▶ **ABOUT THIS TASK**
Copy the records below word for word, starting with their first line and going on through the line that contains "если это не требуется для функционала.", and output nothing else.

▶ **DATA TO PROCESS**

---*---

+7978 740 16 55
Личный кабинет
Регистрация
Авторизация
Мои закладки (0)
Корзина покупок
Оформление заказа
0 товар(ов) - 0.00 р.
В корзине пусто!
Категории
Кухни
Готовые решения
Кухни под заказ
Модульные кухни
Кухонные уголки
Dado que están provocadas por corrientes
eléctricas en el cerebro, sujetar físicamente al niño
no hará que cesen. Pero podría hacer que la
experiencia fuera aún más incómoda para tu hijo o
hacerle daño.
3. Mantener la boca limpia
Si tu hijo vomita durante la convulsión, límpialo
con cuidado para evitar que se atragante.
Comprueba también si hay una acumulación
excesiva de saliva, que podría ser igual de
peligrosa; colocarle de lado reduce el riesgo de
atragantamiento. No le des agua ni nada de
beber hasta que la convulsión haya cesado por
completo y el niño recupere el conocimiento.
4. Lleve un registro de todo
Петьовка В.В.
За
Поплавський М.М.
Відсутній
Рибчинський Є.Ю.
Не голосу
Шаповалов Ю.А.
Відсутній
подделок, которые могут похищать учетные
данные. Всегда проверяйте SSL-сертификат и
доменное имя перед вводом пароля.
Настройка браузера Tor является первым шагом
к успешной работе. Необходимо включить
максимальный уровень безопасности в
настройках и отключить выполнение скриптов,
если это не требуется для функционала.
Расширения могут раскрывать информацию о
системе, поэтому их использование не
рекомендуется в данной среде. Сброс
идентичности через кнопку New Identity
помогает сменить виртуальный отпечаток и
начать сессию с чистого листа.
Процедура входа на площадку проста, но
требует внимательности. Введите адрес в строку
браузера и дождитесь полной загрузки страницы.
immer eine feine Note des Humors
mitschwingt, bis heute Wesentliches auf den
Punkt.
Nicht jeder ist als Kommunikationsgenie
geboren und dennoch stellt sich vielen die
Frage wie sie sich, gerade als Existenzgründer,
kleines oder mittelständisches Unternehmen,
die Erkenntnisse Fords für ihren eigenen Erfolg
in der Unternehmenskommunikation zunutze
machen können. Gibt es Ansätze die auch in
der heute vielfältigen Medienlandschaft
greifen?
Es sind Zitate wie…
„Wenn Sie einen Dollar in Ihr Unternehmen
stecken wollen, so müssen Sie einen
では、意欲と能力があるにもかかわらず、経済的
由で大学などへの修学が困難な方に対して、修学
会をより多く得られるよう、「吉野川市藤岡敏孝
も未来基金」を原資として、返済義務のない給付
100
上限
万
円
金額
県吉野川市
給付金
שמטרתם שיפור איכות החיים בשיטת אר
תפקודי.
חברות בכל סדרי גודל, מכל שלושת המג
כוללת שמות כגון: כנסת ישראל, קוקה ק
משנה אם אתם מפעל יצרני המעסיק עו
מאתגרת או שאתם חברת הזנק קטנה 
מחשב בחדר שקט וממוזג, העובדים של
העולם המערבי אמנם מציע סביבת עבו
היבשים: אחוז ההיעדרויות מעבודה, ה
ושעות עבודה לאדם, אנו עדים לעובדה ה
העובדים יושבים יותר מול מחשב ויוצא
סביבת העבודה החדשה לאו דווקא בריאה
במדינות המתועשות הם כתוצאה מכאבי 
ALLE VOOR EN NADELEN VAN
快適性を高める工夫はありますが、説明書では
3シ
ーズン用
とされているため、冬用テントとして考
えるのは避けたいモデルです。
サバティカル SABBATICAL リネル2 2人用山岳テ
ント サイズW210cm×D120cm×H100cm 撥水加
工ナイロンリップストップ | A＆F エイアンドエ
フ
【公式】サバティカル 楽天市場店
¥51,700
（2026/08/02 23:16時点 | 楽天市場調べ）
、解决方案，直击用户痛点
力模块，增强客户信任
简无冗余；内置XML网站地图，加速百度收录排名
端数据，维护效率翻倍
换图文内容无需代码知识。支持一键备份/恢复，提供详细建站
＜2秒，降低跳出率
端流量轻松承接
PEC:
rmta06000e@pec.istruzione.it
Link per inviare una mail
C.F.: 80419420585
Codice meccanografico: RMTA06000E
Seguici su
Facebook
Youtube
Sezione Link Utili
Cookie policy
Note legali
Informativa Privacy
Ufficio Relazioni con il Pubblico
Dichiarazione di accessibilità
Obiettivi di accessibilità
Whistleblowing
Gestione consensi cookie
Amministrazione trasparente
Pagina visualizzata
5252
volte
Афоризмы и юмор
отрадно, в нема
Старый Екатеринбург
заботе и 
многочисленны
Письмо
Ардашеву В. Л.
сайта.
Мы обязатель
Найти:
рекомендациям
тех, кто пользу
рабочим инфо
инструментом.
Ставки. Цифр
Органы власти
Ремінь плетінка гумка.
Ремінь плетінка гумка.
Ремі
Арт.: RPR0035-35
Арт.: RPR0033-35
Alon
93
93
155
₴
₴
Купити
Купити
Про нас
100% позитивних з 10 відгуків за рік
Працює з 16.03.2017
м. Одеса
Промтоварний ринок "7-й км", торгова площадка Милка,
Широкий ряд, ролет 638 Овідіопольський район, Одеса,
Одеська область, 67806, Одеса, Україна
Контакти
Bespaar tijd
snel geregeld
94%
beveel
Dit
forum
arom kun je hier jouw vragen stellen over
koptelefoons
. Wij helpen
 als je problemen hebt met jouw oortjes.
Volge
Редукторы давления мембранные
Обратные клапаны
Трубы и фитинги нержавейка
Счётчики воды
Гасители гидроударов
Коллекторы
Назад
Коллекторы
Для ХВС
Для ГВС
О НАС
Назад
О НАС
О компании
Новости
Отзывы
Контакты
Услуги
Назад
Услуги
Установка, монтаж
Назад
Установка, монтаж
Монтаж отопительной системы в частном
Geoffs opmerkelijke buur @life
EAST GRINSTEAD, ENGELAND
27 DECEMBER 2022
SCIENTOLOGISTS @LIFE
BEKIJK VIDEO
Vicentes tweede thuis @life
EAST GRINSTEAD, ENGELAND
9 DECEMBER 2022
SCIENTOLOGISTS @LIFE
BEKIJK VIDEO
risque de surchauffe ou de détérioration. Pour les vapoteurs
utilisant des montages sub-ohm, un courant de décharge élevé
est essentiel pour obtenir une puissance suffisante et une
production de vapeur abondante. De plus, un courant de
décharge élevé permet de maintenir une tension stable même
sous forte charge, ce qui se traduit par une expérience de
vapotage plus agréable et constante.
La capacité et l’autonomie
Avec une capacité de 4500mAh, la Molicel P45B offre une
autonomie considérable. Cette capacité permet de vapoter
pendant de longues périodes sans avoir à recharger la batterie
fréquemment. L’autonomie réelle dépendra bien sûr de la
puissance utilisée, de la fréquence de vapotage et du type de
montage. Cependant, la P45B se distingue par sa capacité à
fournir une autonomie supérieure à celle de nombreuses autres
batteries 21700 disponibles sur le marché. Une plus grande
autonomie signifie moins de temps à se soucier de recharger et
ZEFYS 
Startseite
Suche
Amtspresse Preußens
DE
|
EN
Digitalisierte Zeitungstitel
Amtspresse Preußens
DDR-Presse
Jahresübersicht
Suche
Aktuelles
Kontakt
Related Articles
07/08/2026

---*---

▶ **EXERCISE SOLUTION**
+7978 740 16 55
Личный кабинет
Регистрация
Авторизация
Мои закладки (0)
Корзина покупок
Оформление заказа
0 товар(ов) - 0.00 р.
В корзине пусто!
Категории
Кухни
Готовые решения
Кухни под заказ
Модульные кухни
Кухонные уголки
Dado que están provocadas por corrientes
eléctricas en el cerebro, sujetar físicamente al niño
no hará que cesen. Pero podría hacer que la
experiencia fuera aún más incómoda para tu hijo o
hacerle daño.
3. Mantener la boca limpia
Si tu hijo vomita durante la convulsión, límpialo
con cuidado para evitar que se atragante.
Comprueba también si hay una acumulación
excesiva de saliva, que podría ser igual de
peligrosa; colocarle de lado reduce el riesgo de
atragantamiento. No le des agua ni nada de
beber hasta que la convulsión haya cesado por
completo y el niño recupere el conocimiento.
4. Lleve un registro de todo
Петьовка В.В.
За
Поплавський М.М.
Відсутній
Рибчинський Є.Ю.
Не голосу
Шаповалов Ю.А.
Відсутній
подделок, которые могут похищать учетные
данные. Всегда проверяйте SSL-сертификат и
доменное имя перед вводом пароля.
Настройка браузера Tor является первым шагом
к успешной работе. Необходимо включить
максимальный уровень безопасности в
настройках и отключить выполнение скриптов,
если это не требуется для функционала.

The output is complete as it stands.